I ♥ Huckabees,” the new movie from David O. Russell, features Lily Tomlin and Dustin Hoffman as “Jaffe & Jaffe, Existential Investigators.” (I’m always pleased to see my family name in lights.) Not a deeply philosophical movie, but entertaining and intelligent enough. Smarter than, say, this commentary from last weekend’s Guardian by Mike Purton, “Physics and metaphysics”:

A series of scientific experiments in the early 1980s changed forever our understanding of the nature of matter. It is likely that it will also prove to have been the greatest religious discovery of the 20th century.

Physicists call it entanglement, and it describes the state of two or more particles once they have interacted with one another. From then on, irrespective of time and space, a correlation will always exist between them. What happens to one will affect the other – even if they are now at opposite ends of the universe….

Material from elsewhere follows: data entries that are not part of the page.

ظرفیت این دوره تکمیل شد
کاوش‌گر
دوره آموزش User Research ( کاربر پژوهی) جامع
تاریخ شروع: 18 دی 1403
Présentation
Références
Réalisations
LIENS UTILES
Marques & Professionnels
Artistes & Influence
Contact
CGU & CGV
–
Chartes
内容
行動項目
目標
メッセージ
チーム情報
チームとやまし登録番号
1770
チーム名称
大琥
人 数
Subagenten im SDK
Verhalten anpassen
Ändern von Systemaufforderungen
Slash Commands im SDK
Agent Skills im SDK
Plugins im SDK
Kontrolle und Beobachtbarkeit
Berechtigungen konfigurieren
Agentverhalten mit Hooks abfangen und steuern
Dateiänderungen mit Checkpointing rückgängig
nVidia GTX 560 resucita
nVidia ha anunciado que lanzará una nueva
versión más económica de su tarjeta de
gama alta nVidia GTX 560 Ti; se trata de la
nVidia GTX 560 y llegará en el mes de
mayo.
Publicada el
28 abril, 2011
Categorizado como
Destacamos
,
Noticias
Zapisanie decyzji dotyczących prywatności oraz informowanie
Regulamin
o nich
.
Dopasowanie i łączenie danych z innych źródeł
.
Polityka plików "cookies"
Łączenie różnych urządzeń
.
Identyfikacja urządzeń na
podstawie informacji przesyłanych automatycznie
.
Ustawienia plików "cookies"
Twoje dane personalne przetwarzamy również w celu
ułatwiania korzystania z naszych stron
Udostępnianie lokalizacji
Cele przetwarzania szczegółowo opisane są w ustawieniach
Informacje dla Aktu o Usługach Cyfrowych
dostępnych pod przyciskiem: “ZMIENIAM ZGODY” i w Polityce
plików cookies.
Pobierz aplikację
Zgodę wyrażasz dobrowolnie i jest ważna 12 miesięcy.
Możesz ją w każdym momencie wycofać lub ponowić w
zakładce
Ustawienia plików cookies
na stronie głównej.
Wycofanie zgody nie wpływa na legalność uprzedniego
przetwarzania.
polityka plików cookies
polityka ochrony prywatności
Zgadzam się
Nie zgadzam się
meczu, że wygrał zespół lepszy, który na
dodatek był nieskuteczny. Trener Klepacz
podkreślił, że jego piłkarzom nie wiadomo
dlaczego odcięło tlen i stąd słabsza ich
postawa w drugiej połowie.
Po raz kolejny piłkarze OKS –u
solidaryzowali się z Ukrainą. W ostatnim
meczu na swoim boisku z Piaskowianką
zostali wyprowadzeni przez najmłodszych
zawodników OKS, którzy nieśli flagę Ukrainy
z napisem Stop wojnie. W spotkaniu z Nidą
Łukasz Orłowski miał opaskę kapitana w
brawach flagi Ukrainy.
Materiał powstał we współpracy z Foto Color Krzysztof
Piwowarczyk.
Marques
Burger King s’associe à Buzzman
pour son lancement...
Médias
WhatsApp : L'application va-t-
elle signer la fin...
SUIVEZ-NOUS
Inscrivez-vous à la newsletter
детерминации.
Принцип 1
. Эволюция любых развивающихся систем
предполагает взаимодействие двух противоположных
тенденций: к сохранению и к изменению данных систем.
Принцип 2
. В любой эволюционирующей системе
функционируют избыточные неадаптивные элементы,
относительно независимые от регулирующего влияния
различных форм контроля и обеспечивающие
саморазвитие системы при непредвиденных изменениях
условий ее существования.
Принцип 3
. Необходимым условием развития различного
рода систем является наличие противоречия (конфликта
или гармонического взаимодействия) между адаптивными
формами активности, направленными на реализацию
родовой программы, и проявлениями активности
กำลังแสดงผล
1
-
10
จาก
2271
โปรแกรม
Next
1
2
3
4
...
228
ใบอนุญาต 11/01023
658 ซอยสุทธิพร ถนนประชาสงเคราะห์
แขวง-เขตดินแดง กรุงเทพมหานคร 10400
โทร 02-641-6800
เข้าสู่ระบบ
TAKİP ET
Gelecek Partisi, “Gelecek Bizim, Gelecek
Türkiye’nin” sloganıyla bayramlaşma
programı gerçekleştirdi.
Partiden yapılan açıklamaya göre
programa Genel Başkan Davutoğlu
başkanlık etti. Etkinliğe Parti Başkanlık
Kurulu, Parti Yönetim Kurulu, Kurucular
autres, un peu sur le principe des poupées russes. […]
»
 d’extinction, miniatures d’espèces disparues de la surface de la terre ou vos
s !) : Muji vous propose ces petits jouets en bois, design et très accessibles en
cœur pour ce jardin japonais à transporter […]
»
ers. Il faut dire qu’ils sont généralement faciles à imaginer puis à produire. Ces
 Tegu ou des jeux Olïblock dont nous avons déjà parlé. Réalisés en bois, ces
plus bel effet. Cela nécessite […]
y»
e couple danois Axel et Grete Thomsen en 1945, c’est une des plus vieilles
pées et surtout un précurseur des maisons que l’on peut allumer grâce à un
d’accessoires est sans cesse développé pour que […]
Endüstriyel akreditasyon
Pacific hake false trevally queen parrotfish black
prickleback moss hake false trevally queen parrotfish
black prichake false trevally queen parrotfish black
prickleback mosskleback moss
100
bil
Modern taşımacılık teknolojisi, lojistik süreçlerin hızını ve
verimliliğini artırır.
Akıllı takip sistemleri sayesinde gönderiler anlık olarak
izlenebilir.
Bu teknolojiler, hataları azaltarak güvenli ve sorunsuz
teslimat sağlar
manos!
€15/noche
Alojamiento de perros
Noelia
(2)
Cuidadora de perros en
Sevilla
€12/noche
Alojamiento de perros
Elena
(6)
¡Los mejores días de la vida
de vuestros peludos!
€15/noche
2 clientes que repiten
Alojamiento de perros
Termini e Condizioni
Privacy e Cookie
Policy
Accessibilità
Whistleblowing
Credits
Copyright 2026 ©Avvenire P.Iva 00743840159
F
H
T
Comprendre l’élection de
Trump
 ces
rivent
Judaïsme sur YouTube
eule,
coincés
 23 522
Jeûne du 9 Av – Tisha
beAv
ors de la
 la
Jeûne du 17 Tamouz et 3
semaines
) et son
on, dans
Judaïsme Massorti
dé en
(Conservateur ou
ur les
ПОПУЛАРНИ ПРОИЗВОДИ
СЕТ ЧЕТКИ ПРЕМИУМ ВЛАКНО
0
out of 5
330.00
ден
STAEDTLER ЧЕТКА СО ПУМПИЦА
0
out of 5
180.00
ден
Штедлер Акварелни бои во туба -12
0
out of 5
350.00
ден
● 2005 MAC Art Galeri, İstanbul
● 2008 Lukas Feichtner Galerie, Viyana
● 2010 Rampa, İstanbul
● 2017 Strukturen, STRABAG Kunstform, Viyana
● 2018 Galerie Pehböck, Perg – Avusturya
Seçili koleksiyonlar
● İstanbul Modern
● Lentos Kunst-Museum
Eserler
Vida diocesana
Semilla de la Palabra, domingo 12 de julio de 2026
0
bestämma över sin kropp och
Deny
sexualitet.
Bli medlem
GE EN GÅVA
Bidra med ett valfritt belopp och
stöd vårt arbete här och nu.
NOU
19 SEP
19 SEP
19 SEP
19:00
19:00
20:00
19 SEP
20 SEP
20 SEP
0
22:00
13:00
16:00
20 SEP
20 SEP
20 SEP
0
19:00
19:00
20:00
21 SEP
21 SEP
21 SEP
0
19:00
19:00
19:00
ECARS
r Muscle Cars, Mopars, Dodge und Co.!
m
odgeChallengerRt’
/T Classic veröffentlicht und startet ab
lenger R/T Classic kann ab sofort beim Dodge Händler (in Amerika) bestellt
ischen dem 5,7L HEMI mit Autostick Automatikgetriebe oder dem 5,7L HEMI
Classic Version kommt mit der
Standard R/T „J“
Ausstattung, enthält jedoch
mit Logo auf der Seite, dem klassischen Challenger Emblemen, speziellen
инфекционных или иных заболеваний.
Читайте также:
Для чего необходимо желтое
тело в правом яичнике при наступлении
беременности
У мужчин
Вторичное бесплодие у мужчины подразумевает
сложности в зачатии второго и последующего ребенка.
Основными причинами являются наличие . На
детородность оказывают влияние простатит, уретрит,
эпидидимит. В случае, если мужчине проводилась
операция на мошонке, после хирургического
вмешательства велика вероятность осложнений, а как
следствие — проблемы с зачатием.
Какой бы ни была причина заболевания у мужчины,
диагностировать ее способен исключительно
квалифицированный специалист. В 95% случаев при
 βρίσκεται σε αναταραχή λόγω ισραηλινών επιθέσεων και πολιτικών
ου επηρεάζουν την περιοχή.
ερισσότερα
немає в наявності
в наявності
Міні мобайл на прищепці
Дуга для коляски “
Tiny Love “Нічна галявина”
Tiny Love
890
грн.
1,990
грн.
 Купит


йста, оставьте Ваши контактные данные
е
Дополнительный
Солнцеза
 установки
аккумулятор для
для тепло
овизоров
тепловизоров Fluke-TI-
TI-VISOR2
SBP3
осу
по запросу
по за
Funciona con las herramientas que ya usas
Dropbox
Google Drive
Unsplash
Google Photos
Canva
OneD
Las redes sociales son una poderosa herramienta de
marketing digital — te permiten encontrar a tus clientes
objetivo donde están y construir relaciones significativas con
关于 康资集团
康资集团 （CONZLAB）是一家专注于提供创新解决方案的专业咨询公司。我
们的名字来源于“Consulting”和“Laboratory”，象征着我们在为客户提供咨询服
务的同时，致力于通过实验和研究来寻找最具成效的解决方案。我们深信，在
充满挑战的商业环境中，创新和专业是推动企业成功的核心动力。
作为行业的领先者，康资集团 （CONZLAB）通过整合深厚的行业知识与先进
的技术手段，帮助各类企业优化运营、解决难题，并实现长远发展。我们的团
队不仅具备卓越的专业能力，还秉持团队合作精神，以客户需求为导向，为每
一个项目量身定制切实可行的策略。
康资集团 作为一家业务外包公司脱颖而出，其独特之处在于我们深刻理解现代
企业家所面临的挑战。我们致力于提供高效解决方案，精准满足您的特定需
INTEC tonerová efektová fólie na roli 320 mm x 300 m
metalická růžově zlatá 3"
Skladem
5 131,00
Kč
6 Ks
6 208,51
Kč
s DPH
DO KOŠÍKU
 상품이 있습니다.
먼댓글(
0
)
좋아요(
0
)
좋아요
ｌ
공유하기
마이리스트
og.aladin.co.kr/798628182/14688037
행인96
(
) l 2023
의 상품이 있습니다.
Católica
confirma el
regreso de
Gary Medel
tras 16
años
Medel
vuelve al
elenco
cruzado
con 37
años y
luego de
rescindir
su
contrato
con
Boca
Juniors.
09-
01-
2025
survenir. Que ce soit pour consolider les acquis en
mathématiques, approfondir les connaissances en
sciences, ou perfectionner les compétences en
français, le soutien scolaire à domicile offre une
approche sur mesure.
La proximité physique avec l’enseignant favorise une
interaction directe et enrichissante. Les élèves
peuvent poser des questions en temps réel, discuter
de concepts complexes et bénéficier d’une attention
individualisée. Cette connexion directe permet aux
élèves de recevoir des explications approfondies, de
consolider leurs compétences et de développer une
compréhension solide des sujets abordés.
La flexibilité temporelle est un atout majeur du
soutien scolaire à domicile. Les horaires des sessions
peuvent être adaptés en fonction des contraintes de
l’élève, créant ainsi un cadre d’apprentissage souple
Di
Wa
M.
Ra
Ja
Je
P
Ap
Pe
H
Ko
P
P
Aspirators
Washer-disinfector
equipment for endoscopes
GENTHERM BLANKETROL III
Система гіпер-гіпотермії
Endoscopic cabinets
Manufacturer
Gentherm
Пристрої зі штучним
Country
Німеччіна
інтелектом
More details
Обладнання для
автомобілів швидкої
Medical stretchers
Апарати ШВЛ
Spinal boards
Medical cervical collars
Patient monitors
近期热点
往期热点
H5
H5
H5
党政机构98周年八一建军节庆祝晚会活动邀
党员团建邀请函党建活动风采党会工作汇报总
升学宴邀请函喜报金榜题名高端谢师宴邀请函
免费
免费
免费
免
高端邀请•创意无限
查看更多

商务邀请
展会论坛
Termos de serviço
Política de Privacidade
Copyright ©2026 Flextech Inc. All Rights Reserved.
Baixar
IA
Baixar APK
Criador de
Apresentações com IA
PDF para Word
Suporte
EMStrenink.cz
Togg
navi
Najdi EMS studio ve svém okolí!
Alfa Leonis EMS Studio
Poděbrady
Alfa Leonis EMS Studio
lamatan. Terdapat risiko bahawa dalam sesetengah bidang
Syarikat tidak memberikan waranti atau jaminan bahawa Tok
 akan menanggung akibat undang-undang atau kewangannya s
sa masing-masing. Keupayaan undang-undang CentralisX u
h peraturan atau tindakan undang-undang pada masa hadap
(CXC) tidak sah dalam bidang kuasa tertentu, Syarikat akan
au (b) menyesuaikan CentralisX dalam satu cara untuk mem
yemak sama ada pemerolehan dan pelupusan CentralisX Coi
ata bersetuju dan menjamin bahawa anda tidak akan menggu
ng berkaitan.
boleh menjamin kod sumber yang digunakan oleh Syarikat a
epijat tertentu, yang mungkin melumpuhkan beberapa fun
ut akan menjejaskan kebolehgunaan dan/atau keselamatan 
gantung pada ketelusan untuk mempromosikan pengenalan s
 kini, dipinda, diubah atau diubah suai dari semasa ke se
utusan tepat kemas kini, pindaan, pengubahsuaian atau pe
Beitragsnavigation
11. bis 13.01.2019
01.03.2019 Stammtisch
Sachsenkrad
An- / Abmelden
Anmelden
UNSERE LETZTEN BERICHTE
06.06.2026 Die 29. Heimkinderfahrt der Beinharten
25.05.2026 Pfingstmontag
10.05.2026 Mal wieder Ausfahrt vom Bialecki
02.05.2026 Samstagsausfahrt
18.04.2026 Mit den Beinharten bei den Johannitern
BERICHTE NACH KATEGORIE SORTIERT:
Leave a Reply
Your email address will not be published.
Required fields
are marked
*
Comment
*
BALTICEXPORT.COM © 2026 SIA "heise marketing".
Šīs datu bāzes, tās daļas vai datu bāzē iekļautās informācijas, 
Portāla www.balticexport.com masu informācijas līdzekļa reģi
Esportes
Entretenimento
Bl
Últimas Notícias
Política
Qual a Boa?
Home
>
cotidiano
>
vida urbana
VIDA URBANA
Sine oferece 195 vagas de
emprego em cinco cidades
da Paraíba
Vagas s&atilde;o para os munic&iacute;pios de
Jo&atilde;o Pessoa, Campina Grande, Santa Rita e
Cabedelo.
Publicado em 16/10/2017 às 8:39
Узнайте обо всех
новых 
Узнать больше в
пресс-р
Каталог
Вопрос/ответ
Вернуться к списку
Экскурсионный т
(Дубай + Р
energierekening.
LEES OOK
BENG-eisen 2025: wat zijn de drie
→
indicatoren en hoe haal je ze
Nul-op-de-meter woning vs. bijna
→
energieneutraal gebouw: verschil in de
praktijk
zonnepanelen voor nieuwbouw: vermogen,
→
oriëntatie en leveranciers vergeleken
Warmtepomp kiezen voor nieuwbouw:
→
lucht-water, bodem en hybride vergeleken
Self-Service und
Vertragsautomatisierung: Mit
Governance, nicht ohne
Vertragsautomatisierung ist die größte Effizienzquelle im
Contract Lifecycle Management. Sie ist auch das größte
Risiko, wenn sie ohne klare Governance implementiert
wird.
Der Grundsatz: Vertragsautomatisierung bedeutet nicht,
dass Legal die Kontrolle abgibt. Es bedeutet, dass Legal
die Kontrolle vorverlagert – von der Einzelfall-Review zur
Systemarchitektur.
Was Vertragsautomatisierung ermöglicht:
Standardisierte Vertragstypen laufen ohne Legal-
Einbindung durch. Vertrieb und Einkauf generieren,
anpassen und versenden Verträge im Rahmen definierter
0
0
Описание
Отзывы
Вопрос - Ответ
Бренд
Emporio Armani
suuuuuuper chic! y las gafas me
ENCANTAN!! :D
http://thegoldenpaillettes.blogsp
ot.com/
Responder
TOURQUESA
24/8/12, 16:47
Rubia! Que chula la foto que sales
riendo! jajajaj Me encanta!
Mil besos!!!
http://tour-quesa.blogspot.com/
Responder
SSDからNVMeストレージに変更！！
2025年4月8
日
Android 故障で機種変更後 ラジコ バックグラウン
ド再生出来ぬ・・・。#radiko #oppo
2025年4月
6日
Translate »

We are then reminded that it is this same matter which is both the physical manifestation of spirit and the means to redemptive action. This being so, then the correlation of all matter must also apply to all spirit. Our separateness is an illusion; the reality is an indivisible unity….

With new insights through a religion no longer dependent on blind trust, but grounded instead in knowledge, we are offered a higher purpose. Rather than seeing ourselves as separate individuals, we realise that we are aspects of a beautiful and indivisible whole.

This seems to me a fine sentiment, and could perhaps even lead us into moral action. But it’s got nothing to do with physics, and certainly doesn’t offer “a religion… grounded… in knowledge”. We can choose to use ideas from science as metaphors for the conduct of human life, as was done with Newton’s clockwork universe, with Einstein’s relativity, with Darwin’s natural selection (to sometimes horrible effect), and with Heisenberg’s uncertainty principle. But really, the uncertainty principle in quantum mechanics doesn’t mean that you can’t observe something without changing it, not in the macroscopic world of human-sized objects. Similarly, entanglement, a related idea from quantum theory, doesn’t have anything to say about spirit, about humanity, about the kinds of connections that we have with our fellow-beings. Those are up to us to forge, to recognize, and to ignore at our peril.